------ Texto ------
Ucrania
Un soldado ucraniano en Pletnyovka, en la región Kharkiv, frontera de Ucrania y Rusia. (Anatolii Stepanov/AFP/Getty Images)

El libro Borderland de la periodista Anna Reid, publicado en 1997, muestra que buena parte de las causas -geopolíticas y étnicas- de la actual crisis ucraniana ya llevaban tiempo incubándose en el país.

Borderland, A Journey Through the History of Ukraine

Anna Reid

Basic Books, 2015 (reedición)

El valor de un libro periodístico puede comprobarse si, al cabo de 20 o 30 años, todavía tiene algo que decirnos. Si sólo se trata de pura descripción de la actualidad perderá rápido en interés -a no ser que esté muy bien escrito-. En cambio, el buen libro periodístico es aquel que, hablándonos de un momento concreto, es capaz de hacernos entender una época, a la vez que interpretar el pasado y darnos claves para comprender el futuro. El reportaje histórico sobre Ucrania Borderland, de la periodista Anna Reid, que publicó a finales de los 90, entra en la categoría de este tipo de libros que ganan todavía más actualidad con los nuevos acontecimientos. Que a las pocas páginas de empezar Borderland nos encontremos a la autora entrevistando a mineros de Donetsk que le dicen que querrían volver a ser parte de Rusia -veinte años antes del actual conflicto en el Donbass- es una señal reveladora. Lo es también el análisis de la propia Reid, mucho antes de la insurrección prorusa: “La peor pesadilla de los políticos ucranianos es el separatismo en el Donbass, el miedo a que un día el este de Ucrania quiera autonomía, o incluso apueste por reunificarse con Rusia”.

Quizás la clave de Borderland es que la autora lo escribió cuando Ucrania era un país pobre y secundario, que no importaba a casi nadie. Reid hizo un análisis histórico muy bueno sin sentirse presionada por la actualidad, y sin la idea en la cabeza de parecer proccidental o prorusa por ofrecer un juicio u otro (lo que contrasta con el prólogo que ha hecho para una nueva edición de Borderland, donde apuesta claramente por los nacionalistas ucranianos). Borderland es -en su mayor parte- una explicación sobre la historia de Ucrania, desde el siglo IX d.C. hasta mediados de los 90, acompañada de los viajes que la autora hizo por el país. Lo que nos ayuda a entender que muchas de las noticias sobre Ucrania que vemos por televisión no son tan excepcionales ni tan nuevas, sino que tienen patrones y raíces en la turbulenta historia de esta nación.
------ Datos proporcionados ------
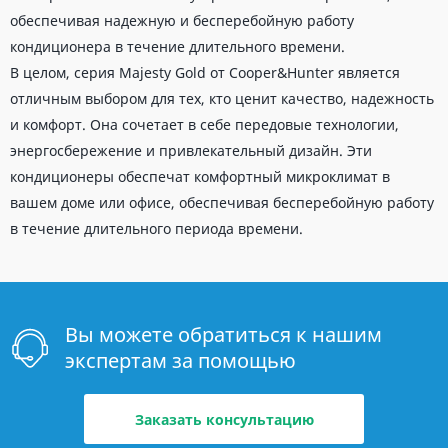
обеспечивая надежную и бесперебойную работу
кондиционера в течение длительного времени.
В целом, серия Majesty Gold от Cooper&Hunter является
отличным выбором для тех, кто ценит качество, надежность
и комфорт. Она сочетает в себе передовые технологии,
энергосбережение и привлекательный дизайн. Эти
кондиционеры обеспечат комфортный микроклимат в
вашем доме или офисе, обеспечивая бесперебойную работу
в течение длительного периода времени.
Вы можете обратиться к нашим
экспертам за помощью
Заказать консультацию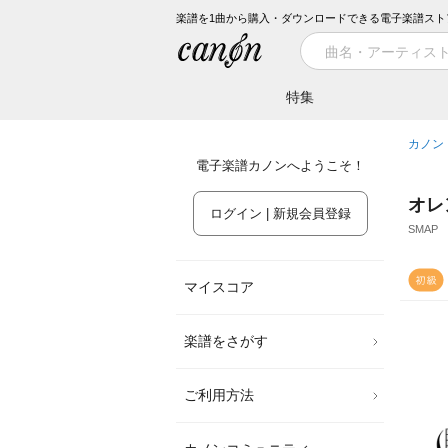
楽譜を1曲から購入・ダウンロードできる電子楽譜スト
特集
カノン
電子楽譜カノンへようこそ！
オレ
ログイン | 新規会員登録
SMAP
マイスコア
楽譜をさがす
ご利用方法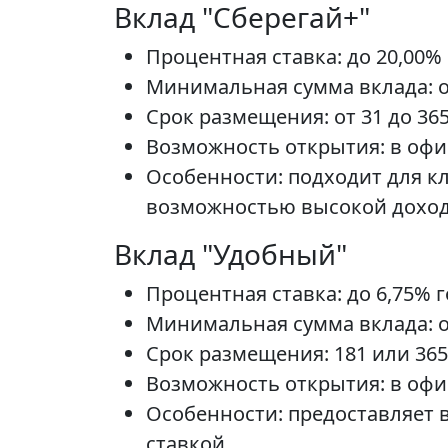
Вклад "Сберегай+"
Процентная ставка: до 20,00%
Минимальная сумма вклада: о
Срок размещения: от 31 до 36
Возможность открытия: в офис
Особенности: подходит для кл
возможностью высокой дохо
Вклад "Удобный"
Процентная ставка: до 6,75% 
Минимальная сумма вклада: о
Срок размещения: 181 или 36
Возможность открытия: в офи
Особенности: предоставляет 
ставкой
------
### Enunciado
Transcribe de la reseña sobre Borderland todo lo que va desde "Quizás la clave" hasta "de esta nación.", ambos incluidos.

### Ejercicio resuelto
Quizás la clave de Borderland es que la autora lo escribió cuando Ucrania era un país pobre y secundario, que no importaba a casi nadie. Reid hizo un análisis histórico muy bueno sin sentirse presionada por la actualidad, y sin la idea en la cabeza de parecer proccidental o prorusa por ofrecer un juicio u otro (lo que contrasta con el prólogo que ha hecho para una nueva edición de Borderland, donde apuesta claramente por los nacionalistas ucranianos). Borderland es -en su mayor parte- una explicación sobre la historia de Ucrania, desde el siglo IX d.C. hasta mediados de los 90, acompañada de los viajes que la autora hizo por el país. Lo que nos ayuda a entender que muchas de las noticias sobre Ucrania que vemos por televisión no son tan excepcionales ni tan nuevas, sino que tienen patrones y raíces en la turbulenta historia de esta nación.